Segment Start: The data

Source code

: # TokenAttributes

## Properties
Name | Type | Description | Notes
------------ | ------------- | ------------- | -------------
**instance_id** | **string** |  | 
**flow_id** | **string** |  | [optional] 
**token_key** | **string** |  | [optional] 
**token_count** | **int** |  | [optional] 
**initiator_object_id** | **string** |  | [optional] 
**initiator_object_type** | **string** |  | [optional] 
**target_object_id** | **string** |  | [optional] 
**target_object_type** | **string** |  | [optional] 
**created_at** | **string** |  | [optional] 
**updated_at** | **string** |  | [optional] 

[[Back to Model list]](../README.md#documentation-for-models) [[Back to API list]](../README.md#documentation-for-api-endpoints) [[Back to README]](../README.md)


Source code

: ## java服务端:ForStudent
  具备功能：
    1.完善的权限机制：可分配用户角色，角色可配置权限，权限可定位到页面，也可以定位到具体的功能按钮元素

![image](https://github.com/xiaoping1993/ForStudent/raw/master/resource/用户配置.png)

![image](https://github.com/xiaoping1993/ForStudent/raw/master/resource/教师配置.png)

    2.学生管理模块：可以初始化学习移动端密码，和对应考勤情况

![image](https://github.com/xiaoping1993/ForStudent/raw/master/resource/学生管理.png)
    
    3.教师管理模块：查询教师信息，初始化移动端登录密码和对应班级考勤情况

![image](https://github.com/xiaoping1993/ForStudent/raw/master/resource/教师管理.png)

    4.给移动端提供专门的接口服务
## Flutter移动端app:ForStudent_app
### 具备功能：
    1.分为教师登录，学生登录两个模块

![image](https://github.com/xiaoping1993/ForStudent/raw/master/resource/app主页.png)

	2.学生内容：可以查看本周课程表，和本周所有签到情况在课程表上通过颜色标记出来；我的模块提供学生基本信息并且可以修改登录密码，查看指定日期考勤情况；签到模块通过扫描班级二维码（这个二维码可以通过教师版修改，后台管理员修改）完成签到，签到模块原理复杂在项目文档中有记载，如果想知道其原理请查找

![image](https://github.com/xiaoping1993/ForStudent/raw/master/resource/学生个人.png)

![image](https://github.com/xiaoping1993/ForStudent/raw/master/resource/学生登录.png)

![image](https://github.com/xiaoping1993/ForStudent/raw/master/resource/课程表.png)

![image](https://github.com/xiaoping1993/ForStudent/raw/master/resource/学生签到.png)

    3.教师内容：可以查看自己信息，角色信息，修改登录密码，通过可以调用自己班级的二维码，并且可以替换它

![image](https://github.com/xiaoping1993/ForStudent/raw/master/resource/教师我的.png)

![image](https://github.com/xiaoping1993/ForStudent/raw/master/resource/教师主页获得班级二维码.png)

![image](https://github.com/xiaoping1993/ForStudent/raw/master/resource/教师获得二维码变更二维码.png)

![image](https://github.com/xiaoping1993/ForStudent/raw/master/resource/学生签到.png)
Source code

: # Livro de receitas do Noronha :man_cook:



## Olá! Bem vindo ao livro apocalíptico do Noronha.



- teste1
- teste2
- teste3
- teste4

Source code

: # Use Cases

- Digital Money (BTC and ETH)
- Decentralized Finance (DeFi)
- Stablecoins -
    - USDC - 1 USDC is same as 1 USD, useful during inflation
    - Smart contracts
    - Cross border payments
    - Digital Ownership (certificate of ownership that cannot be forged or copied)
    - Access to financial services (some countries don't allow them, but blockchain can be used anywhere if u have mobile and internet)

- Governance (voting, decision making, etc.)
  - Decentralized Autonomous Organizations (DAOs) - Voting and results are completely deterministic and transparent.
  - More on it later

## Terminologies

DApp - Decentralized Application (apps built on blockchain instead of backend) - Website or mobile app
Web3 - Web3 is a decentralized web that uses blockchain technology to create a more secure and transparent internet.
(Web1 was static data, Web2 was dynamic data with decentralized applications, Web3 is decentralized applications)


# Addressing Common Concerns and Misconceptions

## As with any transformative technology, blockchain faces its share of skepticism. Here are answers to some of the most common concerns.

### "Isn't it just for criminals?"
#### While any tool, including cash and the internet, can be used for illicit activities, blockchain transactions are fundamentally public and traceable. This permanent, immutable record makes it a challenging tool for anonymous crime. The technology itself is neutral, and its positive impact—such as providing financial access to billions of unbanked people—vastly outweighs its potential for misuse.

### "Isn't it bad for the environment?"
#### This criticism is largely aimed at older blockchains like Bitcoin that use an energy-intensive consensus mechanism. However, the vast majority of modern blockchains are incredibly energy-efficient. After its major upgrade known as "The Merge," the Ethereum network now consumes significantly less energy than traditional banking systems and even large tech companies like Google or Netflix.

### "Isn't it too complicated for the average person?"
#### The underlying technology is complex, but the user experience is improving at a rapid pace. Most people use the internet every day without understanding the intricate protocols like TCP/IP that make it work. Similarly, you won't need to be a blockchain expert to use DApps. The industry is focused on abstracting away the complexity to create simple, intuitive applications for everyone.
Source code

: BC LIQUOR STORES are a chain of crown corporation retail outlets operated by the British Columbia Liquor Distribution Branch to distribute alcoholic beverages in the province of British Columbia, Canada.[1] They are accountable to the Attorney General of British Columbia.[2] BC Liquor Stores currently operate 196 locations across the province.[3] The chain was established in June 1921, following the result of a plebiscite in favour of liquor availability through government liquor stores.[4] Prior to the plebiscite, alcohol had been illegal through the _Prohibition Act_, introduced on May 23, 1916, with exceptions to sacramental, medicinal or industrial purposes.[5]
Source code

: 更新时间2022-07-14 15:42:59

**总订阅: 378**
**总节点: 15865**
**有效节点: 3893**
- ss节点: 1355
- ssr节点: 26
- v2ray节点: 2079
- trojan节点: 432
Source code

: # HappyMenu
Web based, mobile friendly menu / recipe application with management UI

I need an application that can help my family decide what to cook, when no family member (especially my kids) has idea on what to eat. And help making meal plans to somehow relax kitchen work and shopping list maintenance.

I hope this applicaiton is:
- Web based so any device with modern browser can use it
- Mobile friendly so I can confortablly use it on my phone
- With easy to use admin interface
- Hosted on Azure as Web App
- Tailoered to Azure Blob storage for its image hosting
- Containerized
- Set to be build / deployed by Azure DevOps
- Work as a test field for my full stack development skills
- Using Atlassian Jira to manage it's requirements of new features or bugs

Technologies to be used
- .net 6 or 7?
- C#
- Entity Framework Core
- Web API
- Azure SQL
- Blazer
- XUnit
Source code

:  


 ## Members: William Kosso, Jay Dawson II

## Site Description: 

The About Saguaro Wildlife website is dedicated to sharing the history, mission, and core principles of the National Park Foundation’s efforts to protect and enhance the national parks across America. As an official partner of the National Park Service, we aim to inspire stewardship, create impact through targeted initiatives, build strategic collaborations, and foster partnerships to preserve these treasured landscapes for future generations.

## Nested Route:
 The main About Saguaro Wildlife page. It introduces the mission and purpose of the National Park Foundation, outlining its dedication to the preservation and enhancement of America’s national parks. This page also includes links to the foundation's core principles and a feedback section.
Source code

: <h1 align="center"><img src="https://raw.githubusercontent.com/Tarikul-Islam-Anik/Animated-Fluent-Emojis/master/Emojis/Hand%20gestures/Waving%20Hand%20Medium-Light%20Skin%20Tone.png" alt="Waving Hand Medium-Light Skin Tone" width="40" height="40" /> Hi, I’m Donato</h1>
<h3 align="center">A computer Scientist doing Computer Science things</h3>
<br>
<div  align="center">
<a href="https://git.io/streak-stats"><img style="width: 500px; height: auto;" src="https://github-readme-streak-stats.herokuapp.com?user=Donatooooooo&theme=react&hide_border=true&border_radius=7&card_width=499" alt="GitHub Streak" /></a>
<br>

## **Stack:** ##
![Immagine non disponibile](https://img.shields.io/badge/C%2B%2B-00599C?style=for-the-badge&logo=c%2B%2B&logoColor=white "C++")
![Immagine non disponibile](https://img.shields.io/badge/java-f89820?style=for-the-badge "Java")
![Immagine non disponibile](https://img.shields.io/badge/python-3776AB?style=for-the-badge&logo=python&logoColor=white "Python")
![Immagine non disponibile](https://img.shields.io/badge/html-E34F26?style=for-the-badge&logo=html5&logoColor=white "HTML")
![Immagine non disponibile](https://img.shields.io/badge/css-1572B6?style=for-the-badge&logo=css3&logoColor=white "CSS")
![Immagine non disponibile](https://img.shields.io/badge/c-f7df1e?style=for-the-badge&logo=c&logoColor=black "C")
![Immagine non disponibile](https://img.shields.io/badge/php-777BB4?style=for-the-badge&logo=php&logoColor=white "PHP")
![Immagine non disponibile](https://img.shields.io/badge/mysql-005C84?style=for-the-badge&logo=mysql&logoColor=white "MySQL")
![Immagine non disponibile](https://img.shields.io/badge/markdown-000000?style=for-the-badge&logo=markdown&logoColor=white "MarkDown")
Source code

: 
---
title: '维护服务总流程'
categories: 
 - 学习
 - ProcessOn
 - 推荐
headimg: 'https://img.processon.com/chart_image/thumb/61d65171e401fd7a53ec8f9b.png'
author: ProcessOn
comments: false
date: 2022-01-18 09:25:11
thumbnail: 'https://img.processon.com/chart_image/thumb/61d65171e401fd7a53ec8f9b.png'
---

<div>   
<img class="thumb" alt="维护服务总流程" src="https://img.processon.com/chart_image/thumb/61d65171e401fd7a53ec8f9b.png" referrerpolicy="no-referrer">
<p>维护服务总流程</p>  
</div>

Segment End: The data

The task: Looking only at the data above, say how many of its lines contain the string "optional", and nothing more.

Solution: 9